▶ Extracted page text data:
========

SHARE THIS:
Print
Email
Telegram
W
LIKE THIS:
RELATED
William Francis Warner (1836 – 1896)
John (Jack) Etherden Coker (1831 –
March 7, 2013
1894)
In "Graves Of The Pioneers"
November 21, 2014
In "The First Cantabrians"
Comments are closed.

========

▶ TASK DIRECTIONS: Exact copies of the lines from the one holding "March 7, 2013" to the end of the entries are all that should be written.

▶ WRITTEN SOLUTION:
March 7, 2013
1894)
In "Graves Of The Pioneers"
November 21, 2014
In "The First Cantabrians"
Comments are closed.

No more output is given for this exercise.